Ex-JPMorgan Broker: 'It Was All About The Money, Not The Client'

Ex-JPMorgan Broker: 'It Was All About The Money, Not The Client'

"It was all about the money, not the client."

That's according to Warren Rockmacher, a former broker at JPMorgan Chase, as quoted in a recent New York Times article about the company's sales culture. To sum up that culture in a word: intense.

JPMorgan advisers were under pressure to sell the firm's own mutual funds to their clients, rather than funds from competitors -- even when the competitors' products were actually the better deal, according to the NYT. "I had to be a salesman even if what I was selling wasn't that great," one former JPMorgan broker told the NYT.

Some analysts did raise their eyebrows when JPMorgan last year became one of the 10 largest U.S stock and bond fund managers, since its funds weren't even performing in the top 50th percentile among competitors, according to Bloomberg.

If the accusations against JPMorgan sound familiar -- a major financial institution reportedly putting company profits over the interests of its clients -- that might be because Greg Smith, a departing executive director at Goldman Sachs, accused Goldman of essentially the same thing upon his resignation in March via an op-ed in the NYT.

Some might argue that this used-car-salesman culture is more worrying than all those billions and billions of dollars the bank lost on lousy derivative trades.
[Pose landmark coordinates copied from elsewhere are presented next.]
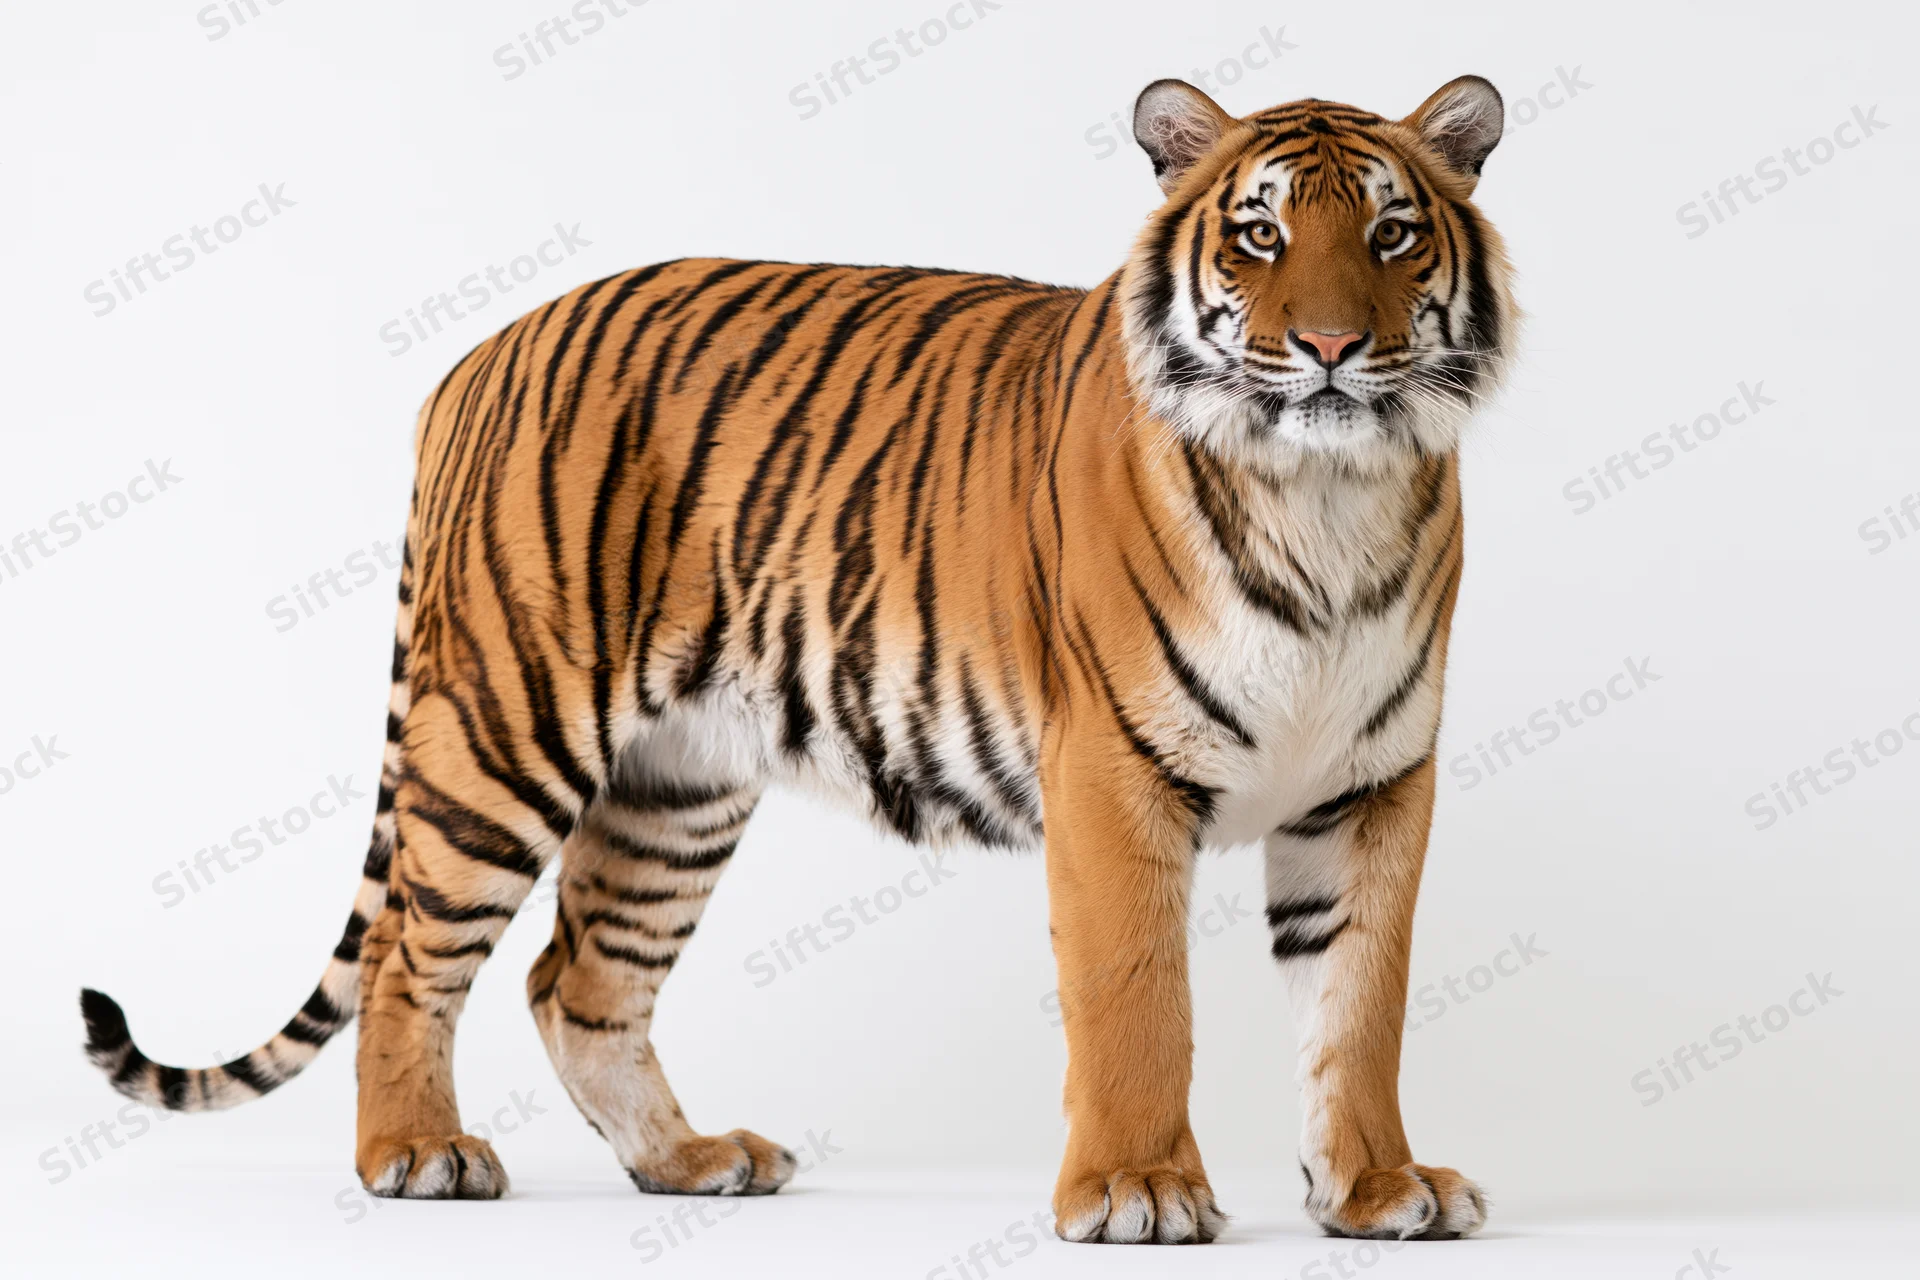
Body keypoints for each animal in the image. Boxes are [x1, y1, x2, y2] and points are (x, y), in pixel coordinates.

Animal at [78, 74, 1515, 1244]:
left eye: (1392, 234)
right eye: (1259, 234)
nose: (1328, 349)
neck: (1325, 496)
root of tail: (481, 353)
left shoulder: (1374, 783)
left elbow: (1358, 1005)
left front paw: (1382, 1189)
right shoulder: (1113, 772)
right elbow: (1138, 1000)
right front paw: (1139, 1192)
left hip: (676, 785)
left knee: (576, 979)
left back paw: (685, 1160)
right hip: (505, 727)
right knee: (407, 952)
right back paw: (417, 1154)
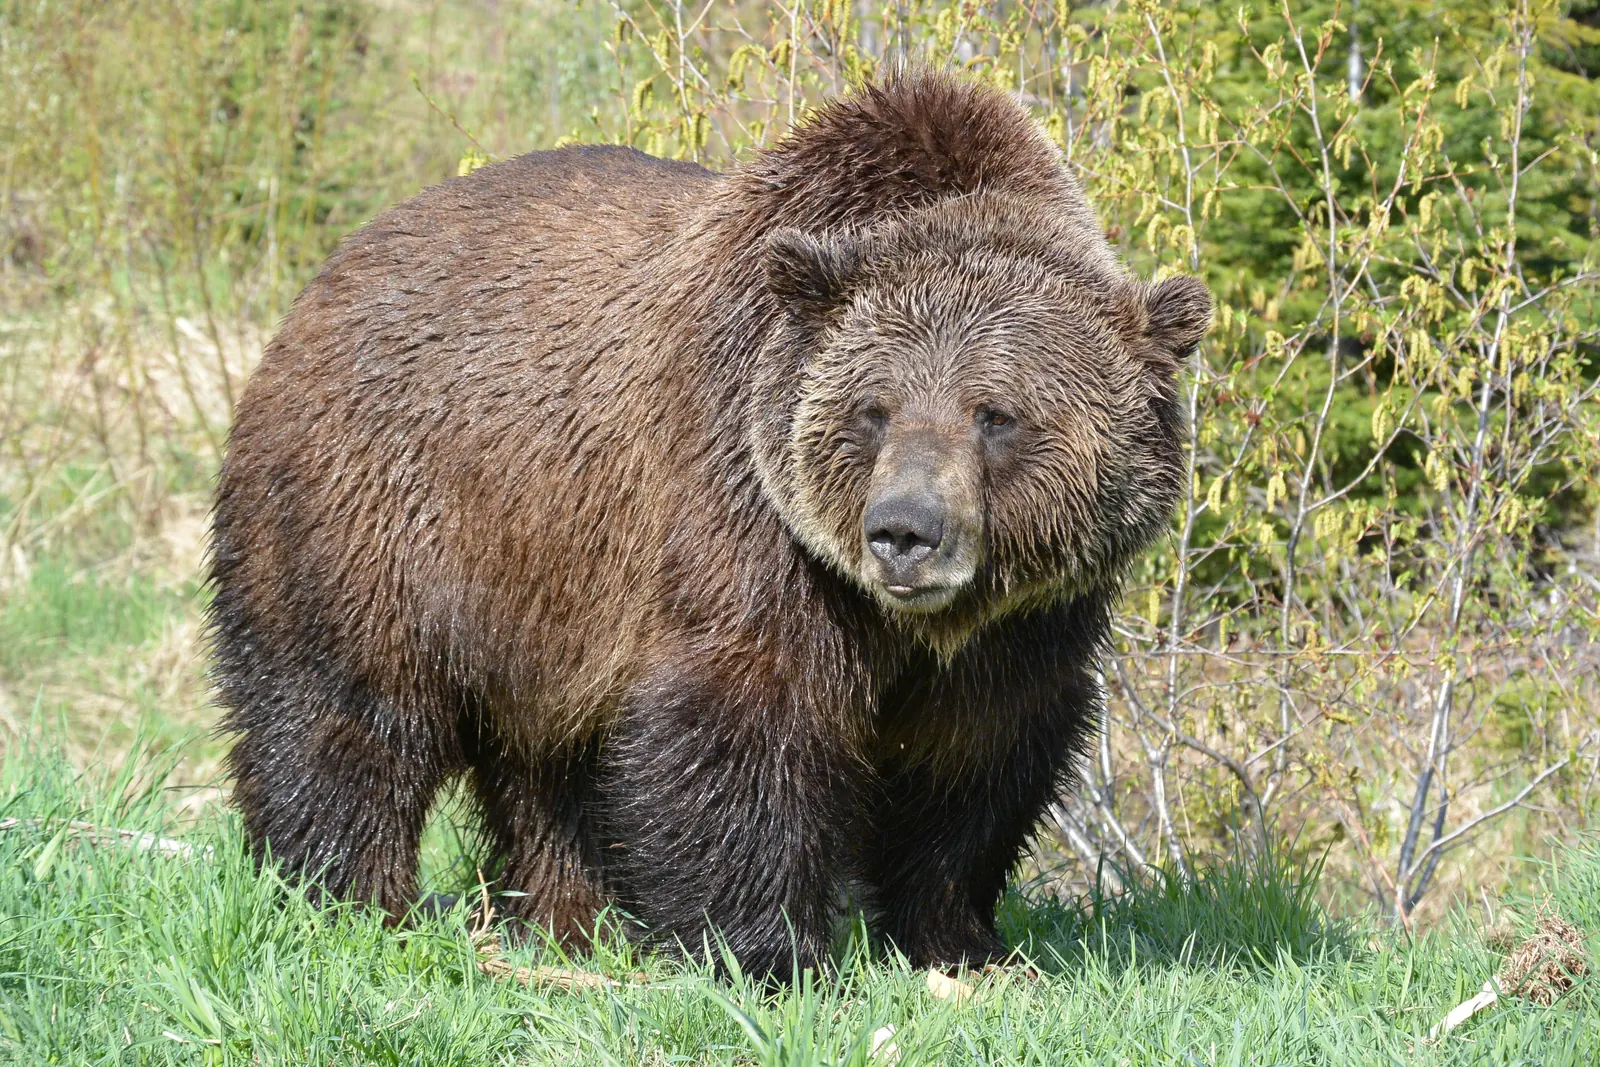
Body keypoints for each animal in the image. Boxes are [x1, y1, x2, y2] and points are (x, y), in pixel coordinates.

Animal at [209, 70, 1211, 977]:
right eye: (874, 410)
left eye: (995, 413)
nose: (904, 530)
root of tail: (328, 275)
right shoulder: (746, 509)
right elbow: (742, 717)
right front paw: (765, 951)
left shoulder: (1029, 616)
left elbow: (979, 755)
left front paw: (962, 941)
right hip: (382, 505)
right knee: (344, 712)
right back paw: (350, 899)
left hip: (544, 591)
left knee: (547, 763)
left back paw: (574, 920)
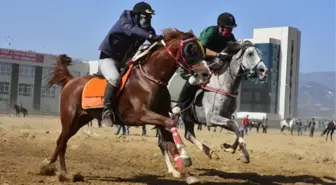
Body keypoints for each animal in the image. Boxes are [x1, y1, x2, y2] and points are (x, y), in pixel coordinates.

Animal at [39, 28, 211, 184]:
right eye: (191, 49)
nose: (206, 73)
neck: (150, 79)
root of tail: (70, 80)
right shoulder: (138, 115)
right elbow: (170, 124)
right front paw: (186, 157)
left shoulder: (160, 115)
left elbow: (170, 142)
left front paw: (187, 175)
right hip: (69, 119)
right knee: (61, 142)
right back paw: (61, 171)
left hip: (80, 120)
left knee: (62, 142)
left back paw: (52, 166)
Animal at [161, 40, 270, 178]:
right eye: (250, 53)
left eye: (261, 54)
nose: (264, 71)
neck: (222, 85)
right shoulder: (212, 118)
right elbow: (234, 125)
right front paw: (244, 155)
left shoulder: (224, 117)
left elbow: (238, 129)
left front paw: (228, 147)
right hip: (172, 116)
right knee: (164, 141)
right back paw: (174, 168)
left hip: (188, 118)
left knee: (188, 135)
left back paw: (209, 153)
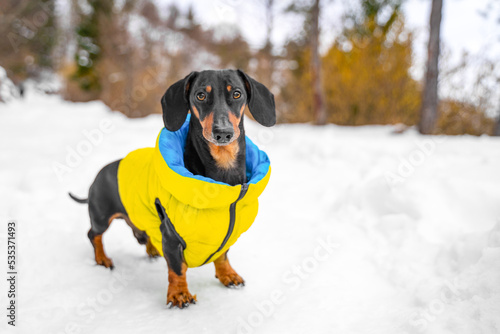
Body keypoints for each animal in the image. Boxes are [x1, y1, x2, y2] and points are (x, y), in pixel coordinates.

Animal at [69, 69, 276, 310]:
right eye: (200, 95)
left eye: (236, 93)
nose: (222, 133)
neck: (222, 179)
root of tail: (97, 177)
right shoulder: (171, 235)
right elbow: (177, 268)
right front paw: (179, 294)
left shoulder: (222, 235)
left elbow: (222, 255)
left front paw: (228, 275)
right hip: (101, 217)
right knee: (93, 235)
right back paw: (102, 259)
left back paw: (150, 249)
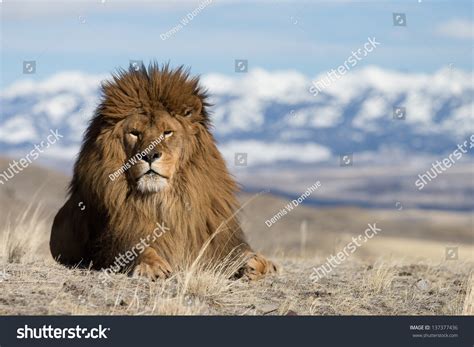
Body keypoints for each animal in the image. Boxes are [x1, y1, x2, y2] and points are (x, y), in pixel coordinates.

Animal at [50, 62, 276, 282]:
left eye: (167, 132)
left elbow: (240, 253)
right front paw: (152, 266)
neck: (163, 202)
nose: (149, 155)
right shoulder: (112, 239)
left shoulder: (215, 239)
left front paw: (259, 264)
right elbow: (137, 248)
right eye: (134, 133)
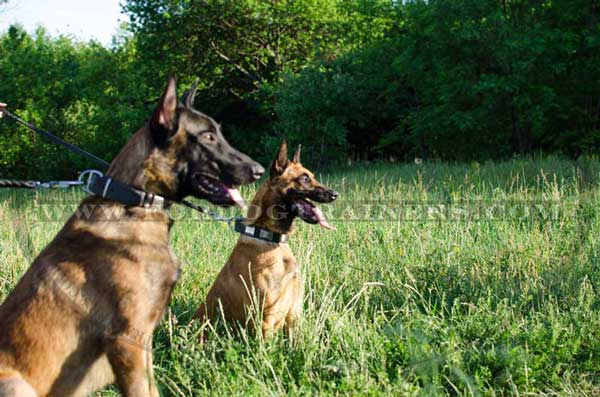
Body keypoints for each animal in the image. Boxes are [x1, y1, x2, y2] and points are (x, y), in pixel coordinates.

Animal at [0, 77, 264, 396]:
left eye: (219, 134)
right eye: (208, 137)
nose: (259, 170)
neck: (135, 203)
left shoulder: (143, 342)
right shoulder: (126, 341)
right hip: (14, 383)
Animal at [196, 142, 338, 338]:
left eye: (312, 177)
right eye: (304, 179)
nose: (335, 194)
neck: (269, 237)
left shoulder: (293, 313)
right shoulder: (266, 319)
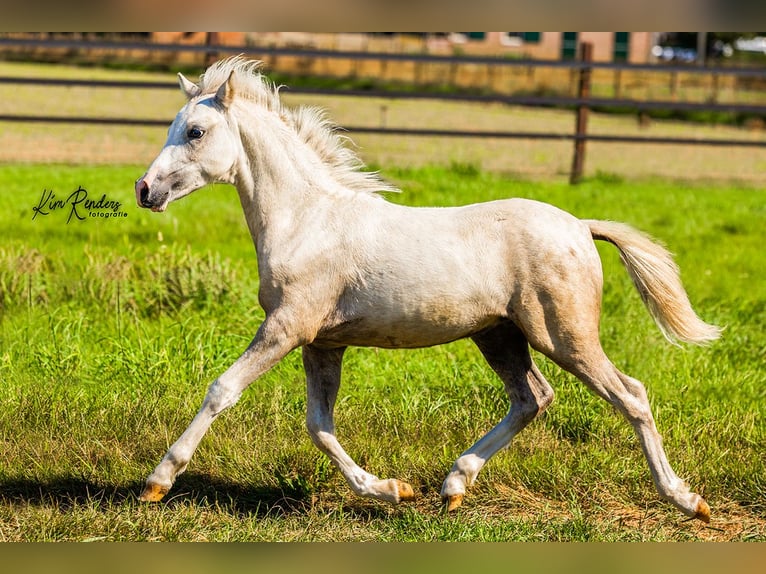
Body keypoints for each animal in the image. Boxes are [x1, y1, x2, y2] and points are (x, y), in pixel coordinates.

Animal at [136, 56, 720, 524]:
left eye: (195, 131)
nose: (145, 189)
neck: (307, 220)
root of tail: (580, 225)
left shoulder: (287, 327)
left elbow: (223, 389)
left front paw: (157, 482)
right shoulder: (323, 342)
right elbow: (319, 425)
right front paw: (392, 490)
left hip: (563, 334)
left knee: (630, 395)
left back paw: (687, 500)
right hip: (499, 335)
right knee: (532, 398)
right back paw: (453, 485)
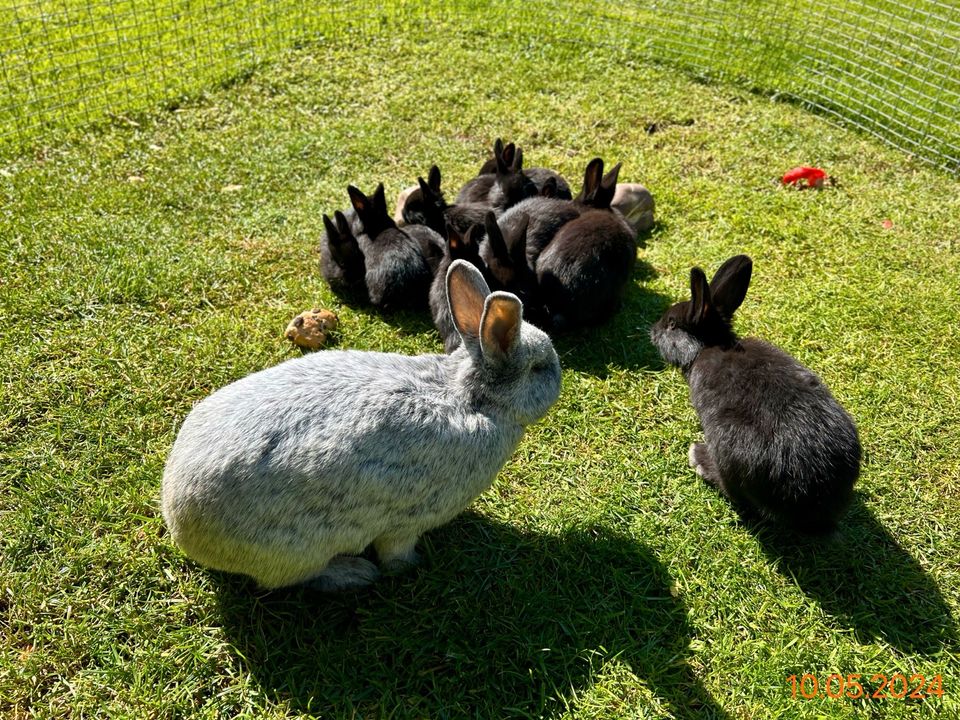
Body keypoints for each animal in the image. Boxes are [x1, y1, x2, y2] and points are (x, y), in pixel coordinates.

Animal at [160, 258, 560, 592]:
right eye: (540, 368)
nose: (559, 376)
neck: (470, 396)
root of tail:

That loss indicated a certain lack of judgment when it comes to risk evaluation in Jamie Dimon's dominion, but at least it only visited monetary damage upon the company's shareholders.

But JPMorgan's mutual fund strategy -- according to numerous current and former employees who spoke with the NYT -- appears to have consisted of a deliberate campaign to push its own products on clients who believed they were getting sound financial advice, even when that wasn't actually the case.